» **Texte fourni**:

À quoi sert le ministre?

En réaction à l'éditorial de Jean-François Cliche «Cacouna: à quoi on joue, là?» publié le 6 juilletEffectivement, c'est une curieuse façon de diriger. Mais c'est aussi un appel à la démission de notre ministre de l'Environnement David Heurtel que cette affaire devrait mettre à l'avant-plan.
Après l'affaire des bélugas en début de mandat, il y a celle de la protection de la rainette faux-grillon (La Presse du 24 juin) alors que le ministre va à l'encontre des avis de ses scientifiques, les 32 millions de litres d'eau à l'île Anticosti pour l'exploration pétrolière dont le ministre ne donne pas d'explication et maintenant cette affaire que vous soulevez.

» **Consigne A**:
Répondez à ces questions sur le texte au sujet du ministre de l'Environnement :
(i) Quel est le titre de l'éditorial auquel le texte réagit ?
(ii) Quel journal est cité à propos de la rainette faux-grillon ?
(iii) Combien de litres d'eau sont mentionnés pour l'île Anticosti ?
» **Consigne B**:
Écrivez la suite du texte sur le ministre de l'Environnement, en partant de sa dernière phrase.

» **Contenu des données**:
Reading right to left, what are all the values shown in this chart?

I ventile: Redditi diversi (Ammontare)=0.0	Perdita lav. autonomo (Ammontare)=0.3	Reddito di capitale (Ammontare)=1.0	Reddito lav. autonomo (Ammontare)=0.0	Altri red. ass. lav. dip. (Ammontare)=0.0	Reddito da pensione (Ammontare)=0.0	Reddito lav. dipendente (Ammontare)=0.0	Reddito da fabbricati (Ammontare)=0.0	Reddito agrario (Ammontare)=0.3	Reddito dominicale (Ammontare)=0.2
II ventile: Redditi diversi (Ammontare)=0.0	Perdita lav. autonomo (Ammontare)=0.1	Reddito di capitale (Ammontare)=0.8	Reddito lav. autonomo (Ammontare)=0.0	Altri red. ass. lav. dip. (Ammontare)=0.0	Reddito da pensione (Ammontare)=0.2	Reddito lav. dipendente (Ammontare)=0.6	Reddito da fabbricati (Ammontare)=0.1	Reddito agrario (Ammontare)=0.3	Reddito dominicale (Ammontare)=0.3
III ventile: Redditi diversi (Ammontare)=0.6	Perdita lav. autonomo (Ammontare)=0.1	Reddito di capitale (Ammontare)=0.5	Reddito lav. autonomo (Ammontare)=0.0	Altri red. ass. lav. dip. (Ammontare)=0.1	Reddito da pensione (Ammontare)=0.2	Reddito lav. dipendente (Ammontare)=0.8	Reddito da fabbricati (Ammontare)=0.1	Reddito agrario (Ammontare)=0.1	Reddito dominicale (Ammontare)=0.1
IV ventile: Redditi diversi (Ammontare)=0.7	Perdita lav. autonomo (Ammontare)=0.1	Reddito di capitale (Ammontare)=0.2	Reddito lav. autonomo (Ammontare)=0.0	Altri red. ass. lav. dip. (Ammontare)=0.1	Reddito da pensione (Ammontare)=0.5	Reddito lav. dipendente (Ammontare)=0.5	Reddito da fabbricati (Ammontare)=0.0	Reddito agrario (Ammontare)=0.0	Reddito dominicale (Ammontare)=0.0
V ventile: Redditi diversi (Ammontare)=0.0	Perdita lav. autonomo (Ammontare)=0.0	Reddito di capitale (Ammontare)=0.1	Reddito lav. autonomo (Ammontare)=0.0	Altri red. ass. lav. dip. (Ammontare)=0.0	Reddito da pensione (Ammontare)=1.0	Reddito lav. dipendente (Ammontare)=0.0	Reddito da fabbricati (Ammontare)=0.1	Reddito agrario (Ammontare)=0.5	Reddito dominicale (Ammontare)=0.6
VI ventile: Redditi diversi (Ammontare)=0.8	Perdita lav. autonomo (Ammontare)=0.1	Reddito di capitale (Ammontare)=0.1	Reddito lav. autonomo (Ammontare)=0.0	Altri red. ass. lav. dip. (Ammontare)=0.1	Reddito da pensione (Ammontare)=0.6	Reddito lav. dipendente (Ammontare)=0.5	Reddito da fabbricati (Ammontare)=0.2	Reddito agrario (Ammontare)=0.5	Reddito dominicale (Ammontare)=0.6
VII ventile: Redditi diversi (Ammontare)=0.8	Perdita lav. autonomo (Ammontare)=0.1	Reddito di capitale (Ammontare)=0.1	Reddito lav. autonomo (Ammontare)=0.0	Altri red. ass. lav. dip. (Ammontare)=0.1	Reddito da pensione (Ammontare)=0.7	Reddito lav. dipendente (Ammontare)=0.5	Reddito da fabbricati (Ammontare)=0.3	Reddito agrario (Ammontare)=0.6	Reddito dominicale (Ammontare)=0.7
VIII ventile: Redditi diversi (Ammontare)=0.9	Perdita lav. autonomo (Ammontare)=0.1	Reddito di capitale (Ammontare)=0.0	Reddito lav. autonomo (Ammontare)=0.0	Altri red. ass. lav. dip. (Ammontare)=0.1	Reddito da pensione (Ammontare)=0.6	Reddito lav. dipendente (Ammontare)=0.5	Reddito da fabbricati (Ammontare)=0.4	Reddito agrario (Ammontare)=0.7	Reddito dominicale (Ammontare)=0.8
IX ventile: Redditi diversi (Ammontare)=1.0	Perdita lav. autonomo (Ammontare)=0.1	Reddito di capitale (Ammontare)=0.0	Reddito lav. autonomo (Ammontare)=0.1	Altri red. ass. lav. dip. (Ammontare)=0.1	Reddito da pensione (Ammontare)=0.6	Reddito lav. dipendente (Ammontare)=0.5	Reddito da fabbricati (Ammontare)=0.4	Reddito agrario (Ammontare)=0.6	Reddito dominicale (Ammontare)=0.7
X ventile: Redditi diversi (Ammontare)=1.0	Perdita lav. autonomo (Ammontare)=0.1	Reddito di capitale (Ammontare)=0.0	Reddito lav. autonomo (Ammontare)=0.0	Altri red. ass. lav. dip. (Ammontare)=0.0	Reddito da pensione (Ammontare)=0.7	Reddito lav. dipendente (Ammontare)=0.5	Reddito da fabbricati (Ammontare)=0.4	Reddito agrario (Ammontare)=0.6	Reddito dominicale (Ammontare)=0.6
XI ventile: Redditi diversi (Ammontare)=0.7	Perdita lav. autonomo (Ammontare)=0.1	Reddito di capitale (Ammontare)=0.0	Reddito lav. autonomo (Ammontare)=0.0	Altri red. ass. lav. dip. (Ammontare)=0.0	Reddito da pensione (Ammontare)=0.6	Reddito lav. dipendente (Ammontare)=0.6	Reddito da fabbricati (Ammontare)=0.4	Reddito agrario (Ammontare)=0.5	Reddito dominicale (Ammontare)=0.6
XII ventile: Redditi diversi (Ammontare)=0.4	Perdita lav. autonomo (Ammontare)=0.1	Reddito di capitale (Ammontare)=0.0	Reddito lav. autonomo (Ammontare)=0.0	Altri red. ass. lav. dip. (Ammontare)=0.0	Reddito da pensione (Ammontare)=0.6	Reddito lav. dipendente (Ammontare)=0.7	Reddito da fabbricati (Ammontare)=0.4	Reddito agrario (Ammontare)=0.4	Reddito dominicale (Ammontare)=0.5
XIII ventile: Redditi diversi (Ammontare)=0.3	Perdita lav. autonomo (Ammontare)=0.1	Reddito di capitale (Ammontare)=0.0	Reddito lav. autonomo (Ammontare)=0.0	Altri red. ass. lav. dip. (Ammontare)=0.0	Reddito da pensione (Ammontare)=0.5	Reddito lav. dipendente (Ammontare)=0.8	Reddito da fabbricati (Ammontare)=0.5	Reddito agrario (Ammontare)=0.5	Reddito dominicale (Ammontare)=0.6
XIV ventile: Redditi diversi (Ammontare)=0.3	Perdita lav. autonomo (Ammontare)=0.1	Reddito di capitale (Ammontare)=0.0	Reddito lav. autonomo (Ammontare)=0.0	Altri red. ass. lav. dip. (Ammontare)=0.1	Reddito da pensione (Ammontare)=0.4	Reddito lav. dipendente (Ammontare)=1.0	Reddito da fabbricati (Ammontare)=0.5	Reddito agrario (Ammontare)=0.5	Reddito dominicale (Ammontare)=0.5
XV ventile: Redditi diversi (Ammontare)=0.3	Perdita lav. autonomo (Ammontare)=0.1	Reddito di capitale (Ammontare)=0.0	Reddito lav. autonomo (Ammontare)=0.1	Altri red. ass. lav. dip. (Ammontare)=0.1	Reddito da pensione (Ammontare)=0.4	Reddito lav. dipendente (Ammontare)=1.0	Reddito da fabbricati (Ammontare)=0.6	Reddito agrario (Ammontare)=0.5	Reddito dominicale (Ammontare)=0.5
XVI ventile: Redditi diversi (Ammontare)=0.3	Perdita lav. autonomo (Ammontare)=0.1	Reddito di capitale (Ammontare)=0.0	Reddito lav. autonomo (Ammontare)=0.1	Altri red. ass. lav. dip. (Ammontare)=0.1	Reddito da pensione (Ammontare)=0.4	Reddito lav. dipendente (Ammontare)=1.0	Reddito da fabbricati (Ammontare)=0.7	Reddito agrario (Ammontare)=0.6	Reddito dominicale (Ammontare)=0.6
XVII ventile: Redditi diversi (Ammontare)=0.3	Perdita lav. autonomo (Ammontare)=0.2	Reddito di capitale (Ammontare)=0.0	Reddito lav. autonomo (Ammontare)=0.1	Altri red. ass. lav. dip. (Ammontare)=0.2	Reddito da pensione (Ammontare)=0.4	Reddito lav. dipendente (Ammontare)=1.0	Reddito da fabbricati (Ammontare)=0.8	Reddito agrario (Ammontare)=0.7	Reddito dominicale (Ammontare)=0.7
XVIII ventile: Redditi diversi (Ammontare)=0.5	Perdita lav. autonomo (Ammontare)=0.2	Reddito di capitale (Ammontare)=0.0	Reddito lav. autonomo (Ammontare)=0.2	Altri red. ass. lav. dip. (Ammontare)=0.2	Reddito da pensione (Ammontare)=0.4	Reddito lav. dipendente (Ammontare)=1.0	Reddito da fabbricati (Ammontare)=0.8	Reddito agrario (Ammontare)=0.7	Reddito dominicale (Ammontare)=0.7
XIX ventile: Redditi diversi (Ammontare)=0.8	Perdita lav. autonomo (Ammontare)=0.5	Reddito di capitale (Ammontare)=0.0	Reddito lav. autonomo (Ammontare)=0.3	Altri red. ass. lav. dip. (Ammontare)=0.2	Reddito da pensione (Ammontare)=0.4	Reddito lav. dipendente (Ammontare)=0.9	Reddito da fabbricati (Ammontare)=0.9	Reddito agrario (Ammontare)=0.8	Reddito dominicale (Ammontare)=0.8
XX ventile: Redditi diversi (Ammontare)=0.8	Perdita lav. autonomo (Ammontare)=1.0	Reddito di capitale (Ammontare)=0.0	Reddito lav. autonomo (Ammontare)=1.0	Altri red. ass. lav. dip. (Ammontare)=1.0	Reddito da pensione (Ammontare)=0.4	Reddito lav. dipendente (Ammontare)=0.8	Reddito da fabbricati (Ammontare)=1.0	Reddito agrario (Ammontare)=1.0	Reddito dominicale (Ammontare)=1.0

» **Réponse A**:
(i) «Cacouna: à quoi on joue, là?»
(ii) La Presse (du 24 juin)
(iii) 32 millions de litres

» **Réponse B**:
C'est pas mal de dossiers menés curieusement.
A-t-on un ministre de l'Environnement à Québec qui émet par complaisance les certificats d'autorisation? À quoi sert-il?
Monsieur Couillard disait que les fonctionnaires vont faire ce que les politiciens vont leur dire de faire. C'est manifestement le cas encore ici. Un ministère et un ministre dans les circonstances inutiles, puisqu'incapables de privilégier leur mission première de l'environnement.